Selected passage:
Director of Einstein
Whether automating digital customer interactions using bots, predicting the best sales and marketing targets, or reducing waste in logistics and manufacturing - Artificial Intelligence improves business operations once deployed. Companies need to redefine themselves by building models and learning from data.
Companies often start with building single models, and quickly realize that this is only the first step. Making predictions available at the right time, in the right context to drive the action requires significant effort: connecting data streams, extracting features, training models and sending predictions to a front-end application. Beyond all the engineering, it means infrastructure and alerting need to be in place, along with an ability to experiment and iterate. Once companies deploy one such model, replicating this success is even more difficult. Generalizing the methods and avoiding duplicated effort is necessary if the desire is to go beyond a handful of additional models. Even so, without planning this means taking one-off approaches to painstakingly handle increased data volumes and variety, new modeling approaches, different applications, etc. Scaling to 100s becomes improbable.
At Salesforce we need to surpass hundreds of thousands. For this we built the Einstein Platform. With its automation of Artificial Intelligence and services built for handling 1000s of customers, each with multiple models. From data ingestion, automated machine learning, experimentation frameworks, and instrumentation and intelligent monitoring and alerting make it possible to serve the varied needs of many different businesses. In this talk we will cover the nuts and bolts of the system, and share how we learned to solve for scale and variability with a fully operational Machine Learning platform
议题介绍：Sarah Aerni is a Director of Data Science at Salesforce Einstein, where she leads teams building AI-powered applications across the Salesforce platform. Prior to Salesforce she led the healthcare & life science and Federal teams at Pivotal. Sarah obtained her PhD from Stanford University in Biomedical Informatics, performing research at the interface of biomedicine and machine learning. She also co-founded a company offering expert services in informatics to both academia and industry.

Required action A:
Using the talk abstract, explain why making predictions available at the right time and in the right context takes significant effort.
Required action B:
Please write out the part of the talk abstract between "Director of Einstein" and "learning from data.", inclusive, word for word.
Required action C:
In what field and at which university did Sarah Aerni earn her PhD, according to the talk abstract?

Record excerpts:

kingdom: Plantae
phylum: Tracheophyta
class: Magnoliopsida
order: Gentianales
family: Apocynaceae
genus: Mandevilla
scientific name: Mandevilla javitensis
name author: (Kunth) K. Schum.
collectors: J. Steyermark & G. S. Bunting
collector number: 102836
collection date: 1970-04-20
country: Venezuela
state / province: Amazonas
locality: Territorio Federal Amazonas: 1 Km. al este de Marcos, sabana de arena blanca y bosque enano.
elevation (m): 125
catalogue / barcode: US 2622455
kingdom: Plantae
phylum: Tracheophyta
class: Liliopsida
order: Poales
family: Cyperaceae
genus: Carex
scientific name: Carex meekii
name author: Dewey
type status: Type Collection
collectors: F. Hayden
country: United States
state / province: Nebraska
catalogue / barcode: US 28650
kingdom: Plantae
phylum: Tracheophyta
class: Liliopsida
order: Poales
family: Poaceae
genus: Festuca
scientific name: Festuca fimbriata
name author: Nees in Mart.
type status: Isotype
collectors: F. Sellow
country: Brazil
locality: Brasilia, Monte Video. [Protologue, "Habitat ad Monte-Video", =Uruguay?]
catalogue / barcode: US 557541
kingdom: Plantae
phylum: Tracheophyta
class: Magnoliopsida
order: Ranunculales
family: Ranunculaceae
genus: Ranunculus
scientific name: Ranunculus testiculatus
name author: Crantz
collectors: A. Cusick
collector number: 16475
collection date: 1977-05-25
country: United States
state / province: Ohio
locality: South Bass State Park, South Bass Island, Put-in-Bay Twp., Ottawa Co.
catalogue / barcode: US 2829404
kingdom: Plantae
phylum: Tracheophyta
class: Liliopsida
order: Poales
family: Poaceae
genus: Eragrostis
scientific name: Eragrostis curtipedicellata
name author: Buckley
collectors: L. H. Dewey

Written answer A:
It requires connecting data streams, extracting features, training models, and sending predictions to a front-end application. Beyond that engineering, infrastructure and alerting must be in place, along with an ability to experiment and iterate.

Written answer B:
Director of Einstein
Whether automating digital customer interactions using bots, predicting the best sales and marketing targets, or reducing waste in logistics and manufacturing - Artificial Intelligence improves business operations once deployed. Companies need to redefine themselves by building models and learning from data.

Written answer C:
She earned her PhD in Biomedical Informatics from Stanford University.